The complete list of large objects we can deliver is listed below in this list:
- Jupiter
- Saturn (including several of its large rings, just not the smaller or enormous ones)
- Mount Everest
- Woolly mammoths
- Those big gas guzzling American car/van things
- Skyscrapers
- Size 13 shoes for man bloke feet
- Ben Nevis
- Some elephants
- Finland
- Some trees
- McDonald's Big Macs
- Do note, we're NOT a food delivery service
- Burger King Whoppers
- Bulldozers
If you have a specific large object not on the list you wish to discuss delivery from us, you'll need to speak to our largely temperamental managing director. Call him on 011111 111110 0011100101 010010101 01010001018.
The Delivery Process
Our team of expert engineers will descend on a location with chainsaws and a sense of anger. They then:
- Hack at the large object in question with their chainsaws (and anger).
- Get increasingly angry.
- Continue hacking until the large object is free and available to manoeuvre to your front door.
- Voilà!
Very Large Objects for Order Ltd. charges £335,000 per object retrieval. We accept cheques. However, if the cheque bounces we'll come round your house and chainsaw it into the ground.
Returns Policy
Once your large object has been delivered, we do no accept returns. For logical reasons. We mean, if we've delivered Jupiter to your doorstep there's no way we're taking it back over 400 million miles to its slot in space. That'd be mental.

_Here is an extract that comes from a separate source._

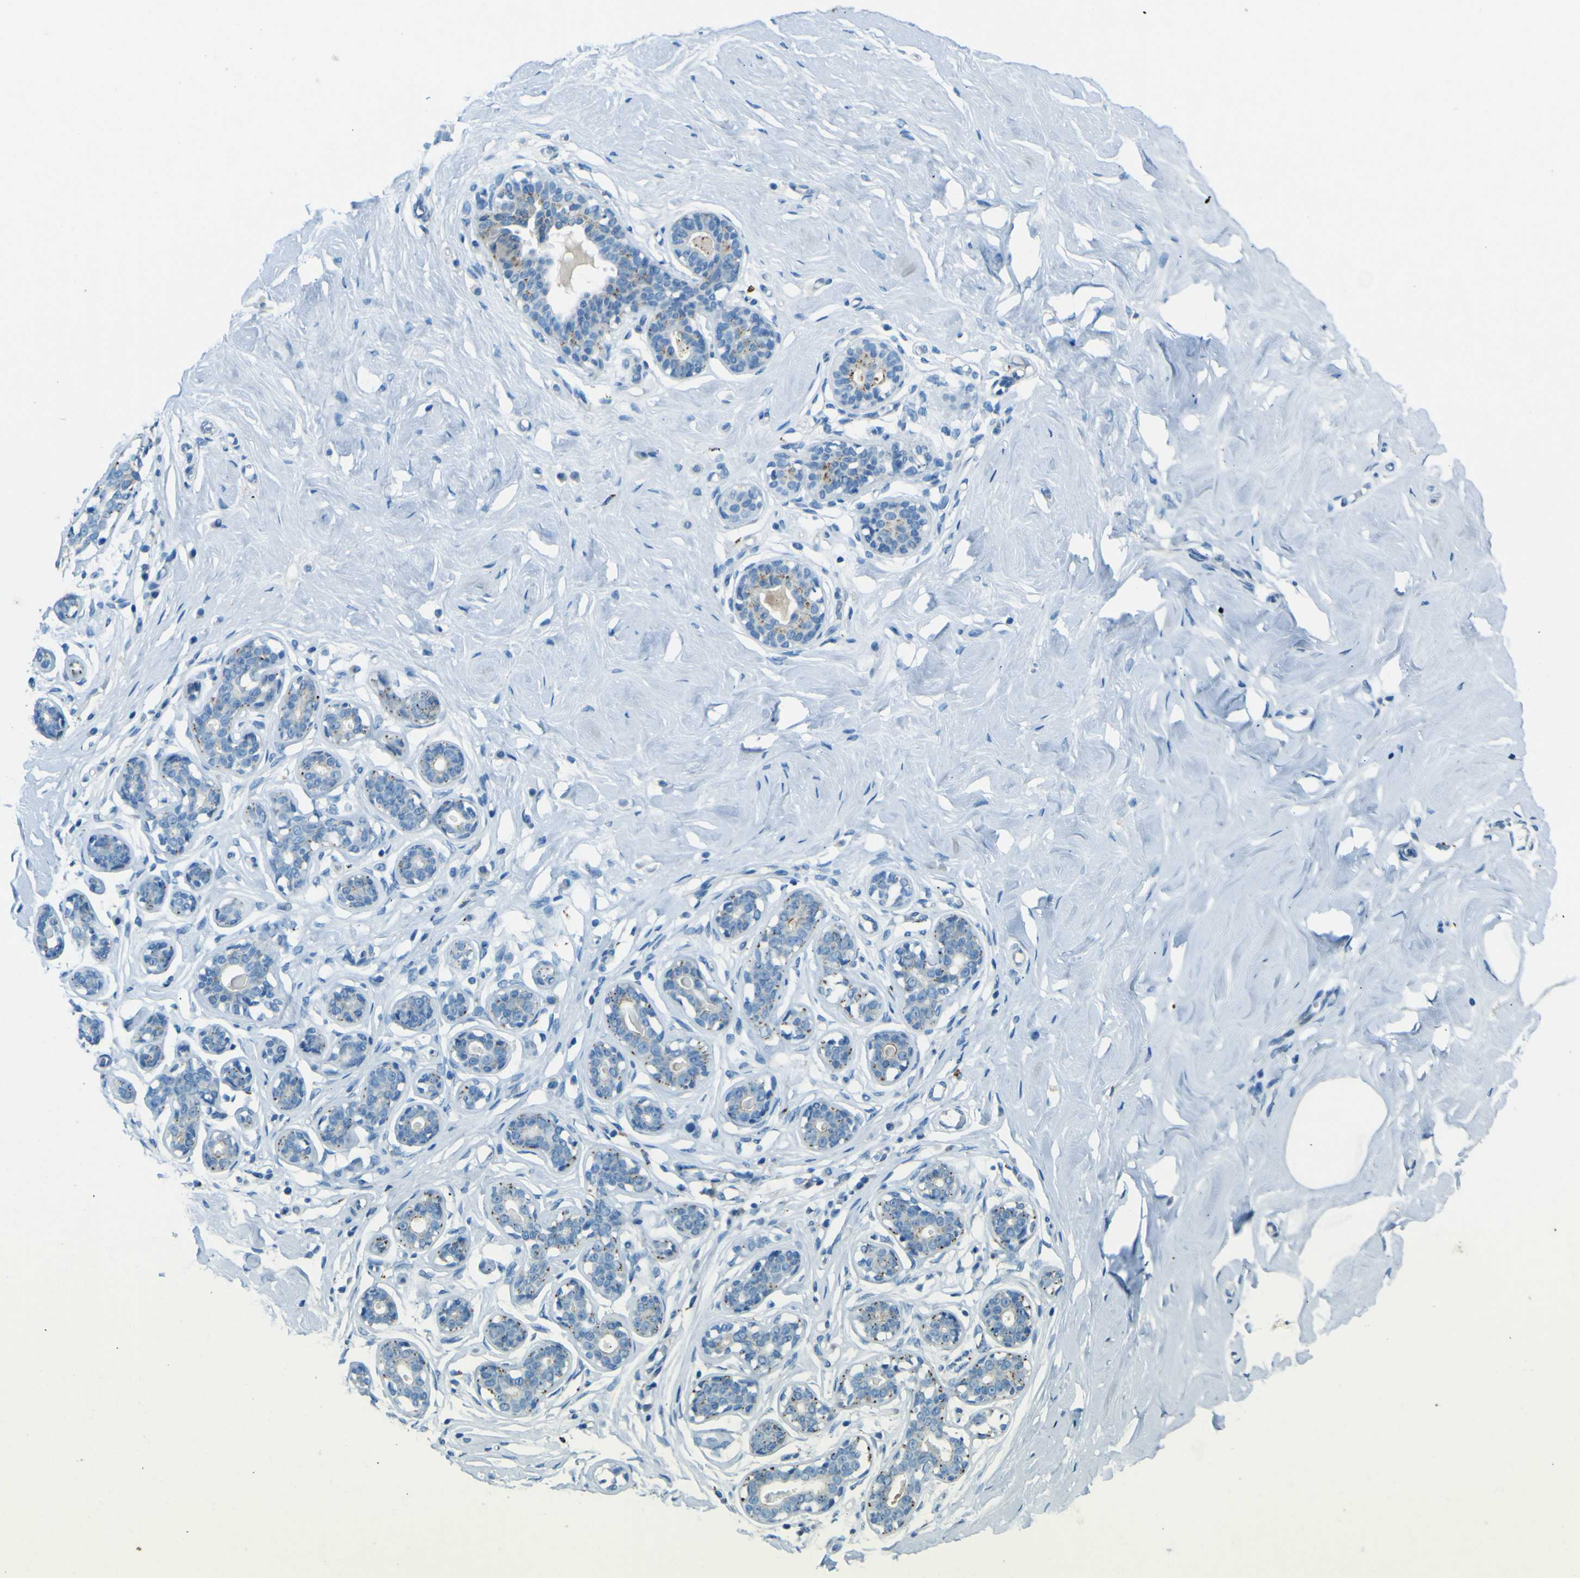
{"staining": {"intensity": "negative", "quantity": "none", "location": "none"}, "tissue": "breast", "cell_type": "Adipocytes", "image_type": "normal", "snomed": [{"axis": "morphology", "description": "Normal tissue, NOS"}, {"axis": "topography", "description": "Breast"}], "caption": "IHC of normal human breast exhibits no expression in adipocytes.", "gene": "PDE9A", "patient": {"sex": "female", "age": 23}}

No, once you've got your object that's it and you just have to accept it with good grace. In other words, shut up! The customer isn't always right.
Legal Waiver
Upon delivering a large object to your property, Very Large Objects for Order Ltd. cannot be held responsible in the event the large object demolishes your property. These are large objects and, therefore, may result in carnage, death, and destruction. Very Large Objects for Order Ltd. waives all legal responsibility in all instances. This is on you. Why the hell do you want the Titanic wreck sitting on your front garden anyway? Sure, James Cameron will visit, and the world's media, and historians willing to pay you millions for it, but why would you want that?
Additionally, Very Large Objects for Order Ltd. maintains the right to determine what is, and is not, a "large" object. For example, a customer may claim the Sun is a large object. However, we determine it is an ABSOLUTELY BLOODY ENORMOUS object 109 times the diameter of Earth. That is not "large", it is a colossal abomination. Leave off, we are not going near the thing.